3.4: Data Categorisation and Storage
✂️ Tl;dr 🥷
This section establishes a data categorisation framework and corresponding Azure storage solutions for the new eMap platform. Data is classified as enterprise data (authoritative, long-term datasets requiring governance) or user-generated/temporary data (ad-hoc, short-term content). Enterprise data resides in Azure Database for PostgreSQL, benefiting from versioning, complex data modelling and enterprise integration capabilities. User-generated data is managed via ArcGIS Data Store for Portal uploads, web app features and transient analysis outputs, with automated retention policies. Platform infrastructure components use Azure Blob Storage for tile caches and server outputs, ADLS Gen2 (with Cloud Raster Format) for raster files and Azure Files for server configuration. Storage allocation follows strict criteria: PostgreSQL handles performance-critical services and governed datasets, ArcGIS Data Store supports self-service workflows, while object storage services address scalability needs for raster data, backups and system directories. This structure ensures appropriate lifecycle management, cost optimisation and performance alignment across data types.

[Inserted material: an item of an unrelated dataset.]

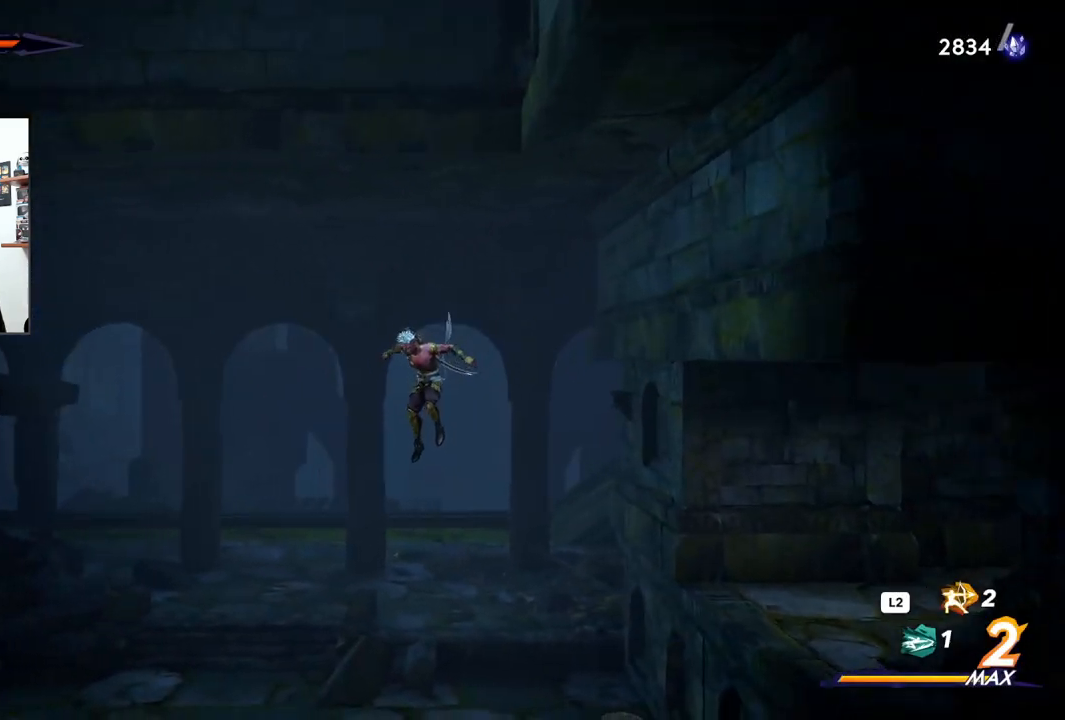
{"buttons": [], "left_stick": "left", "right_stick": "center", "events": []}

3.4. Data Categorisation and Storage¶
This section establishes a clear framework for data categorisation and defines the appropriate Azure storage solutions for each category within the new eMap platform.
graph LR
A["🌐 Data Categorisation"] --> B["🏛️ Enterprise Data"]
A --> C["📤 User-Generated/Temporary"]
A --> D["🖥️ Platform Infrastructure"]
subgraph B["Enterprise Data Storage"]
direction LR
B1["📦 Azure Database for PostgreSQL<br>(Enterprise Geodatabase)"]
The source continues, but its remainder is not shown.